When should one use the following: Amazon EC2, Google App Engine, Microsoft Azure and Salesforce.com?
Solution 1:
Good question! As you point out, the different offerings fit into different categories:
EC2 is Infrastructure as a Service; you get VM instances, and do with them as you wish. Rackspace Cloud Servers are more or less the same.
Azure, App Engine, and Salesforce are all Platform as a Service; they offer different levels of integration, though: Azure pretty much lets you run arbitrary background services, while App Engine is oriented around short lived request handler tasks (though it also supports a task queue and scheduled tasks). I'm not terribly familiar with Salesforce's offering, but my understanding is that it's similar to App Engine in some respects, though more specialized for its particular niche.
Cloud offerings that fall under Software as a Service are everything from infrastructure pieces like Amazon's Simple Storage Service and SimpleDB through to complete applications like Fog Creek's hosted FogBugz and, of course, StackExchange.

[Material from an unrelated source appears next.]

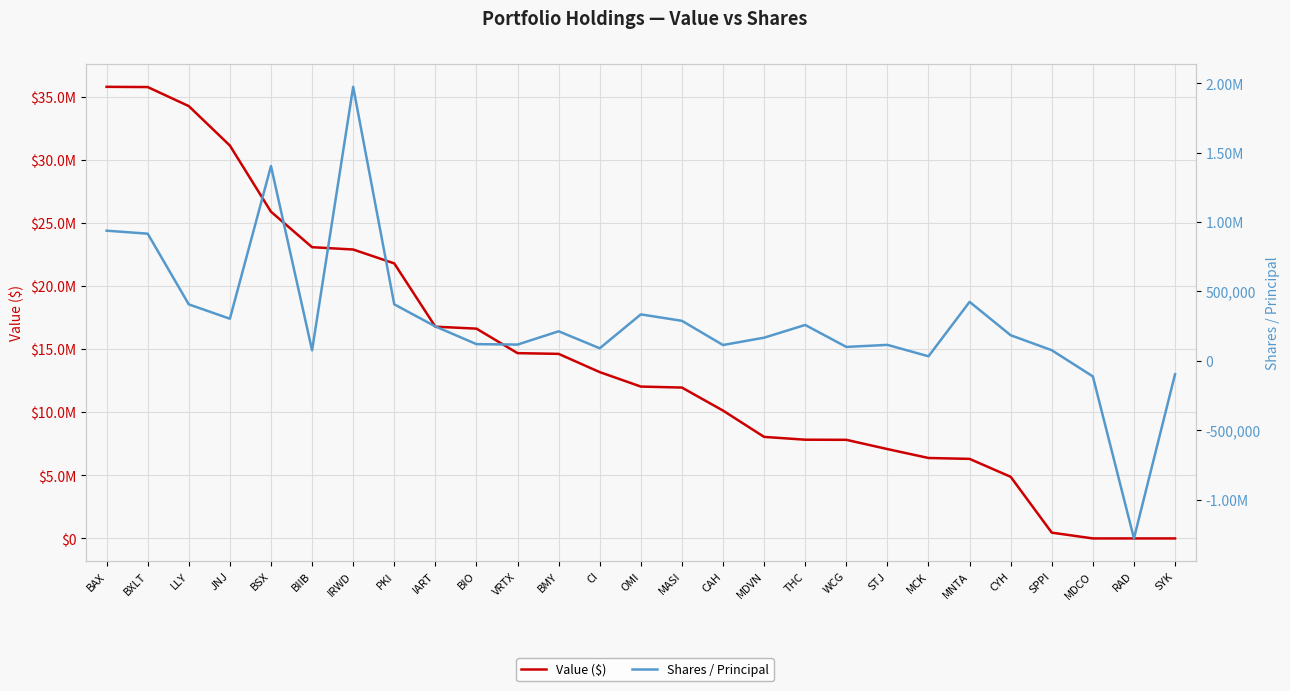

Read the Shares / Principal value at IRWD, to the nearest 100.

1974400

A good general rule is that the higher level the offering, the less work you'll have to do, but the more specific it is. If you want a bug tracker, using FogBugz is obviously going to be the least work; building one on top of App Engine or Azure is more work, but provides for more versatility, while building one on top of raw VMs like EC2 is even more work (quite a lot more, in fact), but provides for even more versatility. My general advice is to pick the highest level platform that still meets your requirements, and build from there.
Solution 2:
This is an excellent question. Full disclosure as I am partial to Azure but have experience with the others.

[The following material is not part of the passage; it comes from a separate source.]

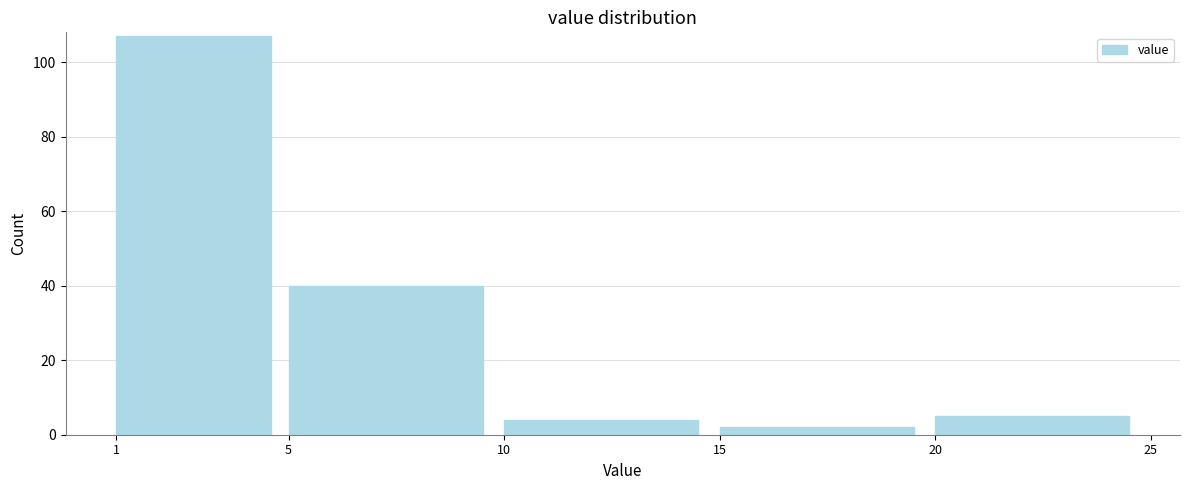

Over which range of the x-axis is the bar tallest?

1 to 5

Where I think Azure stands out from the others is the quick transition from on prem to the cloud. For example -
- SQL Azure - change connection string, upload DB, go!
- Queues work a lot like MSMQ.
- Blobs are pretty much blobs any way you shake them but they scale like crazy.
- The table storage component is good because it provides incredible scalability for name/value pairs - but takes some getting used to.
- Service Bus is my favorite of the services because it allows for a variety of communications paradigms. Two SB endpoints first try to connect to each other, if they cannot, then they route through the cloud - makes for very secure and scalable processing when firewalls tend to get in the way.
- Access control list - paired typically with the service bus to make sure the right people access the right things - think SAML in the cloud.
I hope that helps!
Solution 3:
My cloud experience is currently limited to Salesforce.com
For standard business operations and automation it provides a significant number of features that allow us to get apps up and running very quickly. We are particularly benefitting from the following:
- Security (Administrators can control access to objects and fields)
- Workflow & Approvals
- Automatic UI generation
- Built in reporting and dashboards
- Entire system (including our custom changes) is accessible via web services
- Ability to make the data in the system available through public sites (e.g. eCommerce)
- Large library of third party apps to solve standard problems
The platform does NOT solve every problem.